Выходом из проблемы оказывается появление третьей цели. Катастрофа войны вкупе с отлаженным механизмом фашистского общества ставят Штирлица перед необходимостью спасать собственную свободу и жизнь после обнаружения его отпечатков пальцев на чемодане с русской рацией. Герой обязан хотеть спастись хотя бы как орудие осуществления двух ранее сформированных целей.
Каждая новая цель все менее монументальна, менее прямо связана с большими политическими стратегиями и с большим будущим. Но тесно связана с самым глобальным вопросом – о ценности жизни отдельного человека.
Подобные дилеммы – что важнее, жизнь одного или множество жизней – регулярно продолжают вставать перед героями популярного кино. В частности, Нео в «Матрице» вежливо подводят к необходимости пожертвовать жизнью любимой женщины, Тринити, ради спасения «всех». Нео не принимает такой необходимости.
Помимо Штирлица отставить в сторону понятие государственного или гражданского долга оказывается способен Гельмут, солдат нацистской армии, спасающий Кэт и младенца по велению сердца, не строя хитроумных планов. Этот поворот размыкает политическую драму в экзистенциальную, постидеологическую историю о том, что высшие ценности вообще не могут быть замешаны на какой-либо государственной идеологии, гражданском долге или профессиональной чести. Они сохраняются и возрождаются как бы помимо всего.
Показательно, что после убийства Хельмутом Рольфа и Барбары у него и у Кэт не возникнет даже намека на обсуждение каких-либо «философских» вопросов. Он не будет уточнять, кто такая Кэт. А Кэт не станет «перевербовывать» Хельмута или выяснять мировоззрение солдата, провоевавшего, при всем его человеколюбии, в рядах фашистской армии до 1945 года. Можно рассматривать это как сценарные «проколы», но видится в этом и весьма жизненная ситуация. Когда речь идет о спасении женщины и ребенка, кем бы они ни были, срабатывают простые инстинкты, а идеологические понятия отмирают. Слабая беззащитная женщина с беззащитным младенцем не могут быть врагами. Мужчина должен их защищать, а не истязать и изводить допросами.
Иными словами, наступает момент, когда Хельмут отказывается существовать в идеологической парадигме и приходит к общечеловеческим ценностям. И Кэт удается выжить после гибели Хельмута потому, что Берлин, как полагают авторы «Семнадцати мгновений…», вне бункера и гестапо, все больше существует в соответствии с общечеловеческими основами бытия. Вернее, так должно быть, чтобы Кэт спаслась.

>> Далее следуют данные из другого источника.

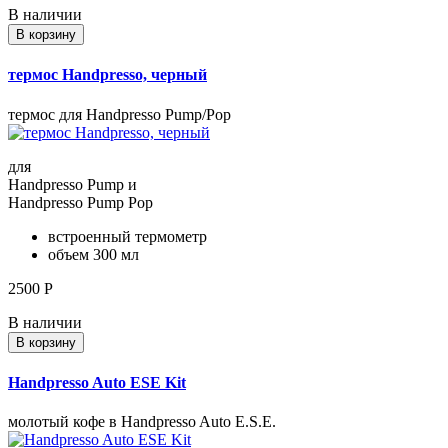
В наличии
В корзину
термос Handpresso, черный
термос для Handpresso Pump/Pop
для
Handpresso Pump и
Handpresso Pump Pop
встроенный термометр
объем 300 мл
2500
Р
В наличии
В корзину
Handpresso Auto ESE Kit
молотый кофе в Handpresso Auto E.S.E.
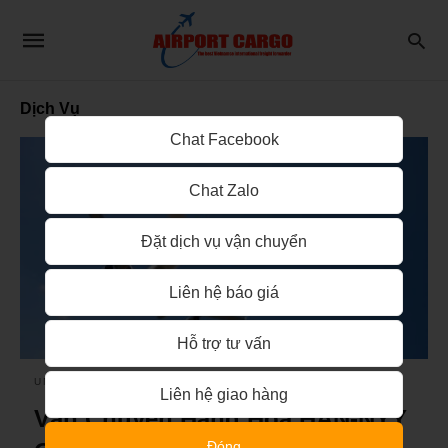
Dịch Vụ
Chat Facebook
Chat Zalo
Đặt dịch vụ vận chuyển
Liên hệ báo giá
Hỗ trợ tư vấn
UNCATEGORIZED
Liên hệ giao hàng
Vận Chuyển Hàng Hóa HAN-NYY
Đóng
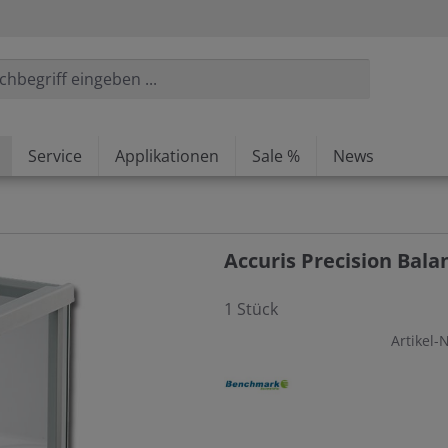
Service
Applikationen
Sale %
News
Accuris Precision Balan
1 Stück
Artikel-N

Да и Штирлицу удается избежать разоблачения вопреки обнаружению его отпечатков пальцев на русской рации только благодаря тому, что он помогал незнакомой жительнице Берлина перетащить вещи к безопасной стороне улицы. Штирлиц умело вплетает в этот достоверный рассказ упоминание каких-то чемоданов, и так рождается убедительная история. Ее подтверждает молодой работник полиции, склонный вообще хорошо относиться к людям, особенно к тем, кому плохо, и к тем, кто готов помогать другим. Штирлиц выигрывает благодаря тому, что ведет себя по общечеловеческим законам, и благодаря тому, что так себя ведет не он один.
Старики и дети. Обыватели
Именно к гуманистическим законам Штирлиц апеллирует и на них надеется, а не на профессионализм матерых шпионов, когда вовлекает в свою миссию двух стариков – пастора Шлага и профессора Плейшнера. И решение образа Кэт неслучайно близко к образам Шлага и Плейшнера, неправильных, слабых героев, внешне совершенно не подходящих для жанра военного авантюрного повествования. С подчеркнуто далекими от воинственности и авантюрности хорошими людьми объединен в один «лагерь» Штирлиц.

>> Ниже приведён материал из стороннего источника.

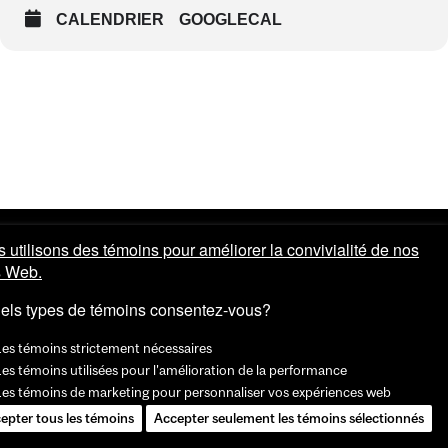
CALENDRIER
GOOGLECAL
 utilisons des témoins pour améliorer la convivialité de nos
s Web.
els types de témoins consentez-vous?
Les témoins strictement nécessaires
es témoins utilisées pour l'amélioration de la performance
Les témoins de marketing pour personnaliser vos expériences web
epter tous les témoins
Accepter seulement les témoins sélectionnés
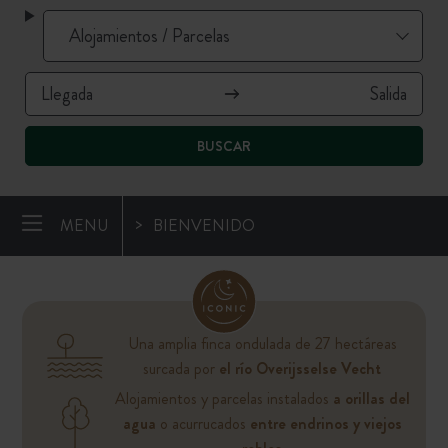
BUSCAR
MENU
BIENVENIDO
Una amplia finca ondulada de 27 hectáreas
surcada por
el río Overijsselse Vecht
Alojamientos y parcelas instalados
a orillas del
agua
o acurrucados
entre endrinos y viejos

«Семнадцать мгновений весны» (1973), реж. Татьяна Лиознова
В разговоре с Габи герой признается, что больше всего на свете он любит стариков и детей – символические фигуры прошлого и будущего, восстановление связи времен, обозначение корней и надежд. Но старики и дети – это еще и те категории людей, которых можно вывести за пределы обязанности идеологического служения. И в некотором смысле те и другие следуют за героем и сопровождают его – как путеводные звезды, «антиволшебные» помощники и спасительная ноша. Герой оказывается ответственным за судьбу Кэт (которую называет «малышом» и «девочкой») и двух младенцев, а в закадровой реальности – за племянников пастора.
Но все было бы слишком просто, если бы на стороне Гитлера оставались в основном бравые энергично-агрессивные офицеры, чье внешнее отличие от соратников Штирлица давало бы ложный ключ к финалу конфликтных ситуаций. Подобные приемы являются избитыми жанровыми клише.